When you do SELECT * FROM users WHERE id = 5, what happens? The database doesn’t scan the whole disk. It uses a Tree. But not a Binary Tree.

1. The Hardware Constraint: Disk I/O

  • RAM Access: Nanoseconds.
  • Disk Access: Milliseconds (1,000,000x slower).
  • Block Size: Disks read data in blocks (e.g., 4KB or 16KB).

A standard Binary Tree spreads nodes across memory. Reading Node → Left → Left might trigger 3 disk seeks. Too slow.

2. B-Trees and B+Trees

A B-Tree is a “fat” tree. Each node contains many keys (e.g., 100) and many children.

  • Height: Very low. A height-3 B-Tree can store millions of rows.
  • Locality: One node = One Disk Page. Reading a node gets 100 keys in 1 seek.

B+Tree (The Standard)

Used by MySQL (InnoDB) and PostgreSQL.

  • Internal Nodes: Only keys (for routing).
  • Leaf Nodes: Actual Data.
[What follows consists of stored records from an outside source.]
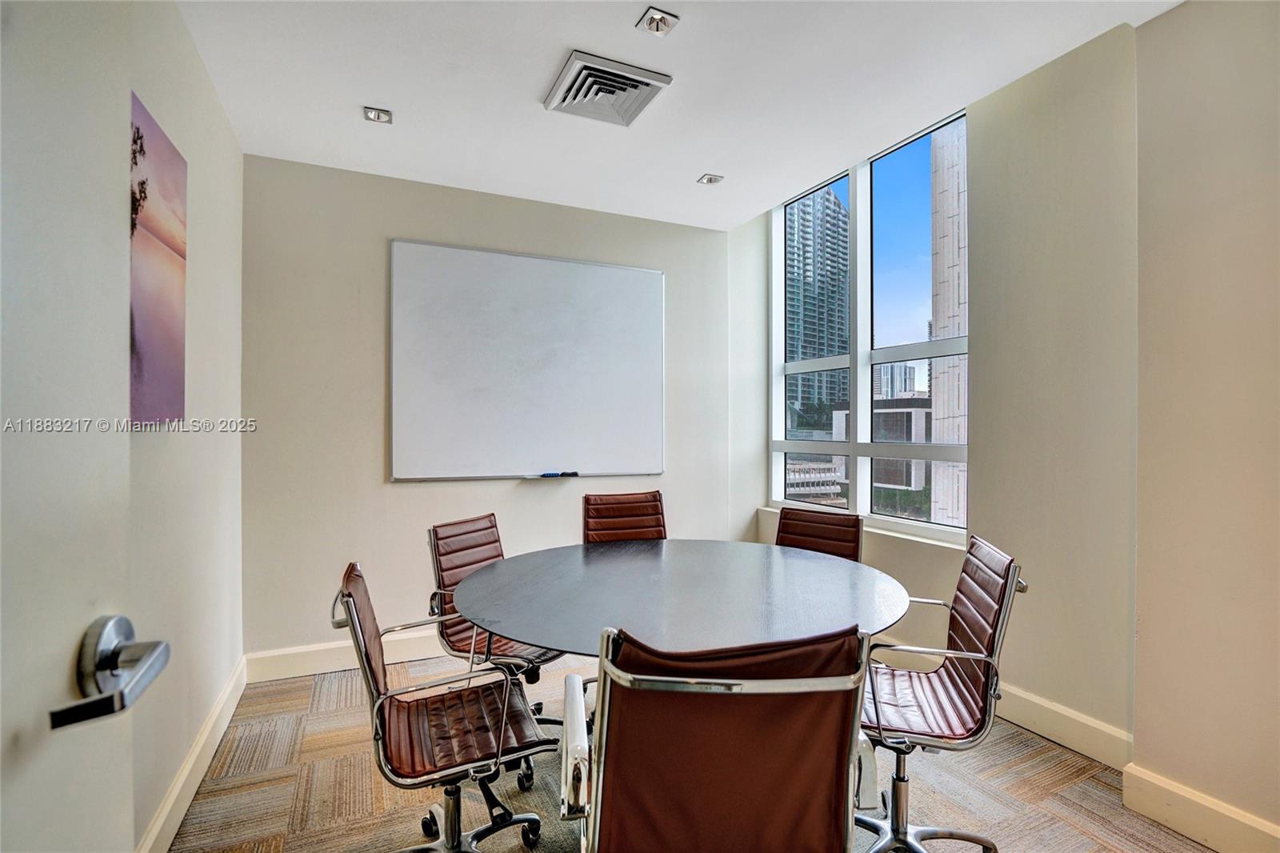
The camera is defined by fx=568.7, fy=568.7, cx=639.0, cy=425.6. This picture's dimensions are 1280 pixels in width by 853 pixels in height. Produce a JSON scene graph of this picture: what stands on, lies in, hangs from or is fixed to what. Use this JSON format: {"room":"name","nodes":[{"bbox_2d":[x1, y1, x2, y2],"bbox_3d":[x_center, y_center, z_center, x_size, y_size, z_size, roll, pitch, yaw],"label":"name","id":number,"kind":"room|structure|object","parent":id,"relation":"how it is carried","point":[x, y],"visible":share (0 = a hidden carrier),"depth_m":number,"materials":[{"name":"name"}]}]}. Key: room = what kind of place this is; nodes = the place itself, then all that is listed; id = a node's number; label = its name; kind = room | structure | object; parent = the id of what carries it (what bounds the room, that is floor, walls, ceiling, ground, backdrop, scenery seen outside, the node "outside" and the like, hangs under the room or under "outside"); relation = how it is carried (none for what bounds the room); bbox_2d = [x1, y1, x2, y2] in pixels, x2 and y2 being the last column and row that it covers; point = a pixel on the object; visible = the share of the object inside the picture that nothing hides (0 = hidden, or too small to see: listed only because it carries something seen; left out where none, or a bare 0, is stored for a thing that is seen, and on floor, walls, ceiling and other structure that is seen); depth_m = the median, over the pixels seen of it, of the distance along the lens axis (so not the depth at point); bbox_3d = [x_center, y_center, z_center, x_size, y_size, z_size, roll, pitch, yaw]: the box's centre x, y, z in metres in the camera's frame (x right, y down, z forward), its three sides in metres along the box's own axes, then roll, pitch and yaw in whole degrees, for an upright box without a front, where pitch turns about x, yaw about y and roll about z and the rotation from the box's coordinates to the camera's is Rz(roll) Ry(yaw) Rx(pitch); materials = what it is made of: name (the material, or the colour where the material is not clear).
{"room":"office","nodes":[
{"label":"office","id":0,"kind":"room"},
{"bbox_2d":[117,0,246,852],"bbox_3d":[-1.226,-0.051,1.057,0.164,2.729,3.931,0,0,-25],"label":"left wall","id":1,"kind":"structure","parent":0,"point":[229,135],"depth_m":2.03,"materials":[{"name":"paint"}]},
{"bbox_2d":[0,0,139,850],"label":"door","id":2,"kind":"structure","parent":1,"relation":"attached to","point":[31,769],"depth_m":0.58,"materials":[{"name":"white paint"}]},
{"bbox_2d":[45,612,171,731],"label":"door handle","id":3,"kind":"object","parent":2,"relation":"attached to","point":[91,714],"visible":0.95,"depth_m":0.56,"materials":[{"name":"silver metal"}]},
{"bbox_2d":[128,88,187,429],"bbox_3d":[-1.399,-0.425,1.626,0.025,0.868,0.630,0,0,-25],"label":"picture","id":4,"kind":"object","parent":1,"relation":"attached to","point":[141,147],"visible":0.87,"depth_m":1.65},
{"bbox_2d":[136,655,248,852],"bbox_3d":[-1.264,1.226,1.348,0.019,0.134,3.439,0,0,-25],"label":"baseboard","id":5,"kind":"structure","parent":1,"relation":"attached to","point":[209,727],"depth_m":1.99,"materials":[{"name":"white paint"}]},
{"bbox_2d":[240,153,744,669],"bbox_3d":[-0.664,-0.037,3.546,3.100,2.688,0.179,0,0,-25],"label":"back wall","id":6,"kind":"structure","parent":0,"point":[414,490],"depth_m":3.11,"materials":[{"name":"paint"}]},
{"bbox_2d":[244,627,443,682],"bbox_3d":[-0.588,1.225,3.489,3.147,0.138,0.019,0,0,-25],"label":"baseboard","id":7,"kind":"structure","parent":6,"relation":"attached to","point":[286,652],"depth_m":3.00,"materials":[{"name":"white paint"}]},
{"bbox_2d":[389,238,664,482],"bbox_3d":[-0.603,-0.357,3.452,1.656,1.349,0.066,0,0,-25],"label":"whiteboard","id":8,"kind":"object","parent":6,"relation":"attached to","point":[627,282],"visible":0.98,"depth_m":3.40,"materials":[{"name":"white"}]},
{"bbox_2d":[540,469,578,477],"bbox_3d":[-0.482,0.292,3.415,0.214,0.026,0.047,0,0,-25],"label":"marker","id":9,"kind":"object","parent":8,"relation":"on","point":[562,474],"visible":0.98,"depth_m":3.41,"materials":[{"name":"black plastic"}]},
{"bbox_2d":[176,0,1180,231],"bbox_3d":[0.209,-1.440,1.383,3.420,0.115,4.963,0,0,-25],"label":"ceiling","id":10,"kind":"structure","parent":0,"point":[359,100],"depth_m":2.29,"materials":[{"name":"white paint"}]},
{"bbox_2d":[362,105,392,123],"bbox_3d":[-1.160,-1.388,2.518,0.115,0.043,0.113,0,0,-25],"label":"ceiling light","id":11,"kind":"object","parent":10,"relation":"in","point":[374,115],"visible":0.99,"depth_m":2.52,"materials":[{"name":"silver metal"}]},
{"bbox_2d":[544,49,672,126],"bbox_3d":[-0.139,-1.368,2.342,0.403,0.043,0.392,0,0,-25],"label":"air vent","id":12,"kind":"object","parent":10,"relation":"in","point":[657,78],"visible":1,"depth_m":2.31,"materials":[{"name":"white metal"}]},
{"bbox_2d":[636,6,679,36],"bbox_3d":[0.061,-1.393,1.949,0.122,0.051,0.122,0,0,-25],"label":"ceiling light","id":13,"kind":"object","parent":10,"relation":"in","point":[660,16],"visible":0.99,"depth_m":1.95,"materials":[{"name":"silver metal"}]},
{"bbox_2d":[696,172,724,185],"bbox_3d":[0.400,-1.390,3.185,0.122,0.037,0.119,0,0,-25],"label":"recessed light","id":14,"kind":"object","parent":10,"relation":"in","point":[710,180],"visible":0.99,"depth_m":3.18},
{"bbox_2d":[164,648,1208,852],"bbox_3d":[0.235,1.345,1.268,3.795,0.102,4.958,0,0,-25],"label":"carpet floor","id":15,"kind":"structure","parent":0,"point":[326,722],"depth_m":2.03,"materials":[{"name":"carpet"}]},
{"bbox_2d":[330,561,556,850],"bbox_3d":[-0.546,0.852,1.625,0.589,0.896,0.577,0,0,-25],"label":"office chair","id":16,"kind":"object","parent":15,"relation":"on","point":[354,613],"visible":0.96,"depth_m":1.53,"materials":[{"name":"brown leather"}]},
{"bbox_2d":[425,513,567,788],"bbox_3d":[-0.501,0.849,2.332,0.601,0.895,0.571,0,0,28],"label":"office chair","id":17,"kind":"object","parent":15,"relation":"on","point":[437,535],"visible":0.49,"depth_m":2.26,"materials":[{"name":"leather"}]},
{"bbox_2d":[580,490,667,543],"bbox_3d":[-0.018,0.826,2.801,0.545,0.937,0.623,0,0,-25],"label":"office chair","id":18,"kind":"object","parent":15,"relation":"on","point":[627,508],"visible":0.42,"depth_m":2.98,"materials":[{"name":"leather"}]},
{"bbox_2d":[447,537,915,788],"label":"conference table","id":19,"kind":"object","parent":15,"relation":"on","point":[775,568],"visible":0.87,"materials":[{"name":"grey wood"}]},
{"bbox_2d":[560,624,872,852],"bbox_3d":[0.138,0.819,1.166,0.609,0.928,0.630,0,0,-8],"label":"office chair","id":20,"kind":"object","parent":15,"relation":"on","point":[599,786],"visible":1,"depth_m":0.97,"materials":[{"name":"leather"}]},
{"bbox_2d":[772,506,863,562],"bbox_3d":[0.728,0.849,2.551,0.517,0.899,0.595,0,0,36],"label":"office chair","id":21,"kind":"object","parent":15,"relation":"on","point":[785,515],"visible":0.34,"depth_m":2.69,"materials":[{"name":"leather"}]},
{"bbox_2d":[859,534,1023,852],"bbox_3d":[0.810,0.833,1.762,0.594,0.926,0.593,0,0,18],"label":"office chair","id":22,"kind":"object","parent":15,"relation":"on","point":[990,610],"visible":0.84,"depth_m":1.66,"materials":[{"name":"leather"}]},
{"bbox_2d":[732,27,1138,755],"bbox_3d":[1.346,-0.104,3.106,0.199,2.816,2.407,0,0,-25],"label":"window wall","id":23,"kind":"structure","parent":0,"point":[978,128],"depth_m":2.34,"materials":[{"name":"paint"}]},
{"bbox_2d":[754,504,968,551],"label":"window sill","id":24,"kind":"structure","parent":23,"relation":"attached to","point":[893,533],"depth_m":3.02,"materials":[{"name":"white paint"}]},
{"bbox_2d":[771,108,969,540],"bbox_3d":[1.317,-0.466,3.412,0.122,2.118,1.540,0,0,-25],"label":"window","id":25,"kind":"structure","parent":23,"relation":"in","point":[802,369],"depth_m":3.37,"materials":[{"name":"glass"}]},
{"bbox_2d":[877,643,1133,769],"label":"baseboard","id":26,"kind":"structure","parent":23,"relation":"attached to","point":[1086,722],"depth_m":2.32,"materials":[{"name":"white paint"}]},
{"bbox_2d":[1132,0,1279,849],"bbox_3d":[2.320,-0.058,0.830,0.321,2.726,2.651,0,0,-25],"label":"right front wall","id":27,"kind":"structure","parent":0,"point":[1143,635],"depth_m":1.76,"materials":[{"name":"beige paint"}]},
{"bbox_2d":[1121,762,1279,852],"bbox_3d":[2.090,1.222,0.868,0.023,0.139,2.331,0,0,-25],"label":"baseboard","id":28,"kind":"structure","parent":27,"relation":"attached to","point":[1214,806],"depth_m":1.76,"materials":[{"name":"paint"}]},
{"label":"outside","id":29,"kind":"structure","parent":0,"visible":0},
{"bbox_2d":[784,452,846,502],"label":"low building","id":30,"kind":"structure","parent":29,"point":[830,478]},
{"bbox_2d":[784,186,851,427],"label":"skyscraper","id":31,"kind":"structure","parent":29,"point":[842,329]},
{"bbox_2d":[829,396,934,496],"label":"low building","id":32,"kind":"structure","parent":29,"point":[908,414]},
{"bbox_2d":[875,361,915,399],"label":"distant building","id":33,"kind":"structure","parent":29,"point":[902,382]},
{"bbox_2d":[927,118,968,526],"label":"building","id":34,"kind":"structure","parent":29,"point":[945,436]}
]}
Linked together for fast range scans.

3. Interactive: B+Tree Split

Visualize how a node “splits” when full, pushing the median up.

Tree Empty.

4. LSM Trees (Log-Structured Merge)

Used by Cassandra, RocksDB, Kafka.

  • Problem: B-Trees do random writes (slow on HDD/SSD).
  • Solution: Write sequentially to an append-only log (MemTable).
  • Flush: When RAM is full, flush to disk as a sorted file (SSTable).
  • Merge: Background process merges SSTables.

[!TIP] Read vs Write:

  • B-Tree: Balanced. Good read, decent write.
  • LSM Tree: Fast write (append-only), slower read (check MemTable + SSTables).